Als Material der Wahl für Photokatalysatoren gilt bisher das Halbleitermaterial Titandioxid (TiO2). Es wird beispielsweise als Photokatalysator in technischen Anlagen zur Dekontamination von Abwässern aus der Industrie und aus Krankenhäusern eingesetzt, erläutert Michael Tausch im Buchkapitel "Konzeptionelle Grundlagen der Photochemie", denn diese seien oft mit organischen Halogenverbindungen aus Lösemitteln bzw. Medikamenten belastet, die sehr schwer abbaubar sind: "Sie müssen entfernt werden, bevor sie in Flüsse und Seen gelangen, weil sie sich sonst in Nahrungsketten anreichern und die Gesundheit von Tieren und Menschen gefährden. Das gelingt durch photokatalytische Oxidation von organischen Halogenverbindungen durch UV-Bestrahlung mit Titandioxid (Anatas) als Photokatalysator und Luft- oder Sauerstoffzufuhr. Selbst so persistente Chlorverbindungen wie Tetrachlorethen werden auf diese Weise vollständig zu Kohlenstoffdioxid und Chlorid-Ionen mineralisiert."
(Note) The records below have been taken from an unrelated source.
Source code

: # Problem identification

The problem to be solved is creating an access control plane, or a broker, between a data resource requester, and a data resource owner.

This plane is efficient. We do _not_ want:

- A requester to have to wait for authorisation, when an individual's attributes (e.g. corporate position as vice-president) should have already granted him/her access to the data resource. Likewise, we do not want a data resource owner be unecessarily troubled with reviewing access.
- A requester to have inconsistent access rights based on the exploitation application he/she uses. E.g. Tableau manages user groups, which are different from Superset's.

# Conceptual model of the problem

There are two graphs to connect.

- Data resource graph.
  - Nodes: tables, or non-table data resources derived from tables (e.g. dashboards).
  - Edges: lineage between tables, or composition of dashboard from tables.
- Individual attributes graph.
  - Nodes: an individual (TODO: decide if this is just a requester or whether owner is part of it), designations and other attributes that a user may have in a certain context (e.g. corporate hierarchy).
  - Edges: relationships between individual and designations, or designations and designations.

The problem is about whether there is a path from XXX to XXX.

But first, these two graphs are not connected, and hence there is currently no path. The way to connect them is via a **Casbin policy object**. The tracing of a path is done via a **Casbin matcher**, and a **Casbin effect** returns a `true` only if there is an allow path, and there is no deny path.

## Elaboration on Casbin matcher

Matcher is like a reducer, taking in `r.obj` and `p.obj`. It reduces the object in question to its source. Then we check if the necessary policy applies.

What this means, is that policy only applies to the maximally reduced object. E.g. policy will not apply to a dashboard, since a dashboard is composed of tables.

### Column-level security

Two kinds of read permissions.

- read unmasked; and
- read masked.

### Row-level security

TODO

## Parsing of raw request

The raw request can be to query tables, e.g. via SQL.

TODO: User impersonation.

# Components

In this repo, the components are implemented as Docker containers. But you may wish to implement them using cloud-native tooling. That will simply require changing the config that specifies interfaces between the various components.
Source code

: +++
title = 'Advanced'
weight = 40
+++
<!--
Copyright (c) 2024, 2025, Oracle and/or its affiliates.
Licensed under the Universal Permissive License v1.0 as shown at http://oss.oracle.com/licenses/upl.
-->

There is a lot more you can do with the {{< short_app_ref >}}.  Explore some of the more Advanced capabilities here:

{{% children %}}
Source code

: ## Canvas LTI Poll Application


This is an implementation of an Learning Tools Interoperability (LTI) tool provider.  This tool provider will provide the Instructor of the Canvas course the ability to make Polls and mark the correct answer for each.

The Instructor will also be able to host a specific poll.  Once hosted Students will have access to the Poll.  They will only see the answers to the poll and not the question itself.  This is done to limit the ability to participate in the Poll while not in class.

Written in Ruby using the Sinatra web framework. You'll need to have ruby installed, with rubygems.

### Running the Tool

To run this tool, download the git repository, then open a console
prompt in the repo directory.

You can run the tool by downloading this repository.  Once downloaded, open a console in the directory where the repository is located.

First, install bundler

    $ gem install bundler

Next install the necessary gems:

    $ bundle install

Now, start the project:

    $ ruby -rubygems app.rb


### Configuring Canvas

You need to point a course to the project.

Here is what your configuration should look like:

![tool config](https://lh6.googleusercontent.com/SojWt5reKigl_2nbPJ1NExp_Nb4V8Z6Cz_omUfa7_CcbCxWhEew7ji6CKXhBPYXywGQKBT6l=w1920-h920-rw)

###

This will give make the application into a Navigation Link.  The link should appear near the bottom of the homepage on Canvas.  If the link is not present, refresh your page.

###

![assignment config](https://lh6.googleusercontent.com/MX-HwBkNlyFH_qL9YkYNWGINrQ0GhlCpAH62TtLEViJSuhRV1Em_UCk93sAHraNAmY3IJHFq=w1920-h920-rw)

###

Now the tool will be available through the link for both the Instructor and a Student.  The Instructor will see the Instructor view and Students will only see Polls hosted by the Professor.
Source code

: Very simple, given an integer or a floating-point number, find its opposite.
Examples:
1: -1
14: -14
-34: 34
Doch TiO2 hat einen großen Nachteil: Es kann aus dem Spektrum des Tageslichts nur den UV-Anteil absorbieren, und dieser beträgt nur rund 5 Prozent. Soll die Photokatalyse jedoch effizient und industriell nutzbar sein, muss ein solcher Katalysator ein breiteres Spektrum nutzen können. Auch Michael Tausch schwebt als mögliche Anwendung die photokatalytische Spaltung von Wasser vor: "Die Wasserphotolyse wäre eine nachhaltige Methode, Wasserstoff, den umweltfreundlichsten aller Energieträger, mithilfe von Sonnenlicht zu gewinnen." Und das sei prinzipiell möglich, denn die freie Reaktionsenthalpie bei der Zersetzung eines Wasser-Moleküls entspreche der Energie eines Lichtquants, also einem Photon aus dem sichtbaren Bereich. 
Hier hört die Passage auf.